2.) Generally better handling of various international quirks without porting to different international versions.
3.) By far the most important, the addition of the cure provision in 4.0. Basically, in all versions of the license, any violation the license automatically terminates it. In pre-4.0 licenses, a ‘violation’ could be literally as small as a minor technical issue with the exact wording of an attribution to the original author. This was used by trolls to sue people and obtain huge settlements over minor technical defects in attribution. Facilitating lawsuits is the exact opposite of the spirit of the creative commons license. In 4.0, violating the license still terminates it, but the license is reinstated if the violation is corrected within 30 days of notification.

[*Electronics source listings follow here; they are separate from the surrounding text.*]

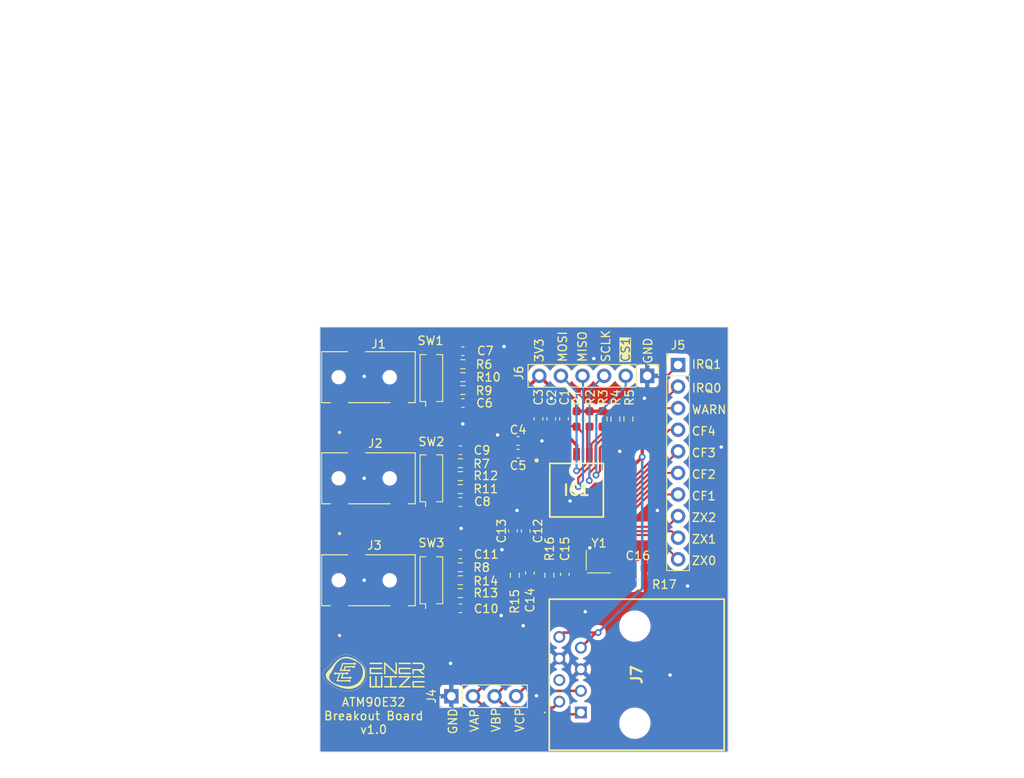
<source format=kicad_pcb>
(kicad_pcb
	(version 20240108)
	(generator "pcbnew")
	(generator_version "8.0")
	(general
		(thickness 1.6)
		(legacy_teardrops no)
	)
	(paper "A4")
	(title_block
		(title "ATM90E32 Breakout Board")
		(date "2024-04-11")
		(rev "1.0")
		(company "Enerwize")
	)
	(layers
		(0 "F.Cu" power)
		(31 "B.Cu" power)
		(32 "B.Adhes" user "B.Adhesive")
		(33 "F.Adhes" user "F.Adhesive")
		(34 "B.Paste" user)
		(35 "F.Paste" user)
		(36 "B.SilkS" user "B.Silkscreen")
		(37 "F.SilkS" user "F.Silkscreen")
		(38 "B.Mask" user)
		(39 "F.Mask" user)
		(40 "Dwgs.User" user "User.Drawings")
		(41 "Cmts.User" user "User.Comments")
		(42 "Eco1.User" user "User.Eco1")
		(43 "Eco2.User" user "User.Eco2")
		(44 "Edge.Cuts" user)
		(45 "Margin" user)
		(46 "B.CrtYd" user "B.Courtyard")
		(47 "F.CrtYd" user "F.Courtyard")
		(48 "B.Fab" user)
		(49 "F.Fab" user)
		(50 "User.1" user)
		(51 "User.2" user)
		(52 "User.3" user)
		(53 "User.4" user)
		(54 "User.5" user)
		(55 "User.6" user)
		(56 "User.7" user)
		(57 "User.8" user)
		(58 "User.9" user)
	)
	(setup
		(stackup
			(layer "F.SilkS"
				(type "Top Silk Screen")
				(color "White")
				(material "Direct Printing")
			)
			(layer "F.Paste"
				(type "Top Solder Paste")
			)
			(layer "F.Mask"
				(type "Top Solder Mask")
				(color "Blue")
				(thickness 0.01)
				(material "Epoxy")
				(epsilon_r 3.3)
				(loss_tangent 0)
			)
			(layer "F.Cu"
				(type "copper")
				(thickness 0.035)
			)
			(layer "dielectric 1"
				(type "core")
				(color "FR4 natural")
				(thickness 1.51)
				(material "FR4")
				(epsilon_r 4.5)
				(loss_tangent 0.02)
			)
			(layer "B.Cu"
				(type "copper")
				(thickness 0.035)
			)
			(layer "B.Mask"
				(type "Bottom Solder Mask")
				(thickness 0.01)
			)
			(layer "B.Paste"
				(type "Bottom Solder Paste")
			)
			(layer "B.SilkS"
				(type "Bottom Silk Screen")
			)
			(copper_finish "ENIG")
			(dielectric_constraints no)
		)
		(pad_to_mask_clearance 0)
		(allow_soldermask_bridges_in_footprints no)
		(aux_axis_origin 160.576 91.546)
		(grid_origin 160.576 91.546)
		(pcbplotparams
			(layerselection 0x00010fc_ffffffff)
			(plot_on_all_layers_selection 0x0000000_00000000)
			(disableapertmacros no)
			(usegerberextensions no)
			(usegerberattributes yes)
			(usegerberadvancedattributes yes)
			(creategerberjobfile yes)
			(dashed_line_dash_ratio 12.000000)
			(dashed_line_gap_ratio 3.000000)
			(svgprecision 4)
			(plotframeref no)
			(viasonmask no)
			(mode 1)
			(useauxorigin no)
			(hpglpennumber 1)
			(hpglpenspeed 20)
			(hpglpendiameter 15.000000)
			(pdf_front_fp_property_popups yes)
			(pdf_back_fp_property_popups yes)
			(dxfpolygonmode yes)
			(dxfimperialunits yes)
			(dxfusepcbnewfont yes)
			(psnegative no)
			(psa4output no)
			(plotreference yes)
			(plotvalue yes)
			(plotfptext yes)
			(plotinvisibletext no)
			(sketchpadsonfab no)
			(subtractmaskfromsilk no)
			(outputformat 1)
			(mirror no)
			(drillshape 1)
			(scaleselection 1)
			(outputdirectory "")
		)
	)
	(net 0 "")
	(net 1 "GND")
	(net 2 "Net-(IC1-V1N)")
	(net 3 "Net-(IC1-V2N)")
	(net 4 "Net-(IC1-V3N)")
	(net 5 "Net-(IC1-~{RESET})")
	(net 6 "Net-(IC1-VDD18_1)")
	(net 7 "3V3")
	(net 8 "Net-(IC1-VREF)")
	(net 9 "/Current sensing 1/IA1N")
	(net 10 "/Current sensing 1/IA1P")
	(net 11 "/Current sensing 1/IB1N")
	(net 12 "/Current sensing 1/IB1P")
	(net 13 "/Current sensing 1/IC1N")
	(net 14 "/Current sensing 1/IC1P")
	(net 15 "/Current sensing 1/VAP")
	(net 16 "/Current sensing 1/VBP")
	(net 17 "/Current sensing 1/VCP")
	(net 18 "Net-(IC1-OSCI)")
	(net 19 "Net-(IC1-OSCO)")
	(net 20 "/Current sensing 1/ZX0")
	(net 21 "/Current sensing 1/ZX1")
	(net 22 "/Current sensing 1/ZX2")
	(net 23 "/Current sensing 1/CF1")
	(net 24 "/Current sensing 1/CF2")
	(net 25 "WARN")
	(net 26 "IRQ0")
	(net 27 "IRQ1")
	(net 28 "/Current sensing 1/CF3")
	(net 29 "~{CS1}")
	(net 30 "SCLK")
	(net 31 "MISO")
	(net 32 "MOSI")
	(net 33 "/Current sensing 1/CF4")
	(net 34 "unconnected-(IC1-NC_1-Pad35)")
	(net 35 "unconnected-(IC1-NC_2-Pad45)")
	(net 36 "unconnected-(IC1-NC_3-Pad46)")
	(net 37 "Net-(J2-Pad1)")
	(net 38 "Net-(J3-Pad1)")
	(net 39 "Net-(SW1-A)")
	(net 40 "unconnected-(J7-Pad4)")
	(net 41 "Net-(SW2-A)")
	(net 42 "Net-(SW3-A)")
	(net 43 "Net-(SW1-B)")
	(net 44 "Net-(SW2-B)")
	(net 45 "Net-(SW3-B)")
	(net 46 "Net-(J1-Pad1)")
	(net 47 "unconnected-(J1-Pad2)")
	(net 48 "unconnected-(J2-Pad2)")
	(net 49 "unconnected-(J3-Pad2)")
	(footprint "Enerwize:BOOMELE_PJ-320B" (layer "F.Cu") (at 165.776 97.446))
	(footprint "Capacitor_SMD:C_0603_1608Metric_Pad1.08x0.95mm_HandSolder" (layer "F.Cu") (at 177.3825 100.488))
	(footprint "Button_Switch_SMD:SW_DIP_SPSTx01_Slide_Copal_CHS-01A_W5.08mm_P1.27mm_JPin" (layer "F.Cu") (at 173.676 121.346 90))
	(footprint "Resistor_SMD:R_0603_1608Metric_Pad0.98x0.95mm_HandSolder" (layer "F.Cu") (at 177.3825 98.964 180))
	(footprint "Capacitor_SMD:C_0603_1608Metric_Pad1.08x0.95mm_HandSolder" (layer "F.Cu") (at 183.876 106.446))
	(footprint "Capacitor_SMD:C_0603_1608Metric_Pad1.08x0.95mm_HandSolder" (layer "F.Cu") (at 184.776 115.546 -90))
	(footprint "Connector_PinHeader_2.54mm:PinHeader_1x10_P2.54mm_Vertical" (layer "F.Cu") (at 202.692 96.012))
	(footprint "Resistor_SMD:R_0603_1608Metric_Pad0.98x0.95mm_HandSolder" (layer "F.Cu") (at 177.0815 110.616 180))
	(footprint "Resistor_SMD:R_0603_1608Metric_Pad0.98x0.95mm_HandSolder" (layer "F.Cu") (at 177.0815 109.092 180))
	(footprint "Enerwize:BOOMELE_PJ-320B" (layer "F.Cu") (at 165.776 121.346))
	(footprint "Capacitor_SMD:C_0603_1608Metric_Pad1.08x0.95mm_HandSolder" (layer "F.Cu") (at 177.0815 112.14))
	(footprint "Resistor_SMD:R_0603_1608Metric_Pad0.98x0.95mm_HandSolder" (layer "F.Cu") (at 196.85 102.362 -90))
	(footprint "Resistor_SMD:R_0603_1608Metric_Pad0.98x0.95mm_HandSolder" (layer "F.Cu") (at 192.278 102.362 -90))
	(footprint "Enerwize:BOOMELE_PJ-320B" (layer "F.Cu") (at 165.776 109.346))
	(footprint "Enerwize:ATM90E32AS-AU-R" (layer "F.Cu") (at 190.754 110.744))
	(footprint "Capacitor_SMD:C_0603_1608Metric_Pad1.08x0.95mm_HandSolder" (layer "F.Cu") (at 183.276 115.546 -90))
	(footprint "Enerwize:MTJ881X1" (layer "F.Cu") (at 191.262 136.906 90))
	(footprint "Resistor_SMD:R_0603_1608Metric_Pad0.98x0.95mm_HandSolder" (layer "F.Cu") (at 177.0815 119.822 180))
	(footprint "Resistor_SMD:R_0603_1608Metric_Pad0.98x0.95mm_HandSolder" (layer "F.Cu") (at 177.0815 107.568 180))
	(footprint "Connector_PinHeader_2.54mm:PinHeader_1x06_P2.54mm_Vertical" (layer "F.Cu") (at 199.073 97.282 -90))
	(footprint "Resistor_SMD:R_0603_1608Metric_Pad0.98x0.95mm_HandSolder" (layer "F.Cu") (at 193.802 102.362 -90))
	(footprint "Resistor_SMD:R_0603_1608Metric_Pad0.98x0.95mm_HandSolder" (layer "F.Cu") (at 177.0815 121.346 180))
	(footprint "Capacitor_SMD:C_0603_1608Metric_Pad1.08x0.95mm_HandSolder" (layer "F.Cu") (at 187.776 102.346 -90))
	(footprint "Capacitor_SMD:C_0603_1608Metric_Pad1.08x0.95mm_HandSolder" (layer "F.Cu") (at 177.0815 106.044 180))
	(footprint "Fiducial:Fiducial_0.5mm_Mask1mm" (layer "F.Cu") (at 161.576 140.546))
	(footprint "Capacitor_SMD:C_0603_1608Metric_Pad1.08x0.95mm_HandSolder" (layer "F.Cu") (at 177.0815 118.298 180))
	(footprint "Button_Switch_SMD:SW_DIP_SPSTx01_Slide_Copal_CHS-01A_W5.08mm_P1.27mm_JPin" (layer "F.Cu") (at 173.676 97.546 90))
	(footprint "Enerwize:Crystal_SMD_2016-4Pin_2.0x1.6mm" (layer "F.Cu") (at 193.398 118.978))
	(footprint "Button_Switch_SMD:SW_DIP_SPSTx01_Slide_Copal_CHS-01A_W5.08mm_P1.27mm_JPin" (layer "F.Cu") (at 173.676 109.346 90))
	(footprint "Capacitor_SMD:C_0603_1608Metric_Pad1.08x0.95mm_HandSolder" (layer "F.Cu") (at 185.27 120.4965 -90))
	(footprint "Capacitor_SMD:C_0603_1608Metric_Pad1.08x0.95mm_HandSolder" (layer "F.Cu") (at 186.276 102.346 -90))
	(footprint "Resistor_SMD:R_0603_1608Metric_Pad0.98x0.95mm_HandSolder" (layer "F.Cu") (at 177.3825 97.44 180))
	(footprint "Resistor_SMD:R_0603_1608Metric_Pad0.98x0.95mm_HandSolder" (layer "F.Cu") (at 187.556 120.756 -90))
	(footprint "Capacitor_SMD:C_0603_1608Metric_Pad1.08x0.95mm_HandSolder"
		(layer "F.Cu")
		(uuid "a50a8778-52c2-43bc-9542-b71c7bbede77")
		(at 177.
... [368423 chars truncated]
</source>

4.) The 4.0 version has a provision where the original creator can specifically request not to be attributed in a particular work that they find objectionable without waiving the right to be attributed otherwise.
5.) Various improvements in the clarity of the wording
Basically, to the best of my knowledge there is no credible articulable reason that anyone would not want to upgrade a license to 4.0. I don’t know what the situation with bug guide is.
I’m not sure if it has been tested legally, but I suspect in this particular scenario you have probably functionally released your content under both licenses. I guess in most plausible scenarios the CC-BY-SA 4.0 International would govern, although you could probably come up with some extremely niche scenario in which a user would somehow violate ‘CC-BY-SA 4.0 International’ but not ‘CC-BY-SA 2.5 Canada’, in which case I guess they could claim they were using the ‘CC-BY-SA 2.5 Canada’ version.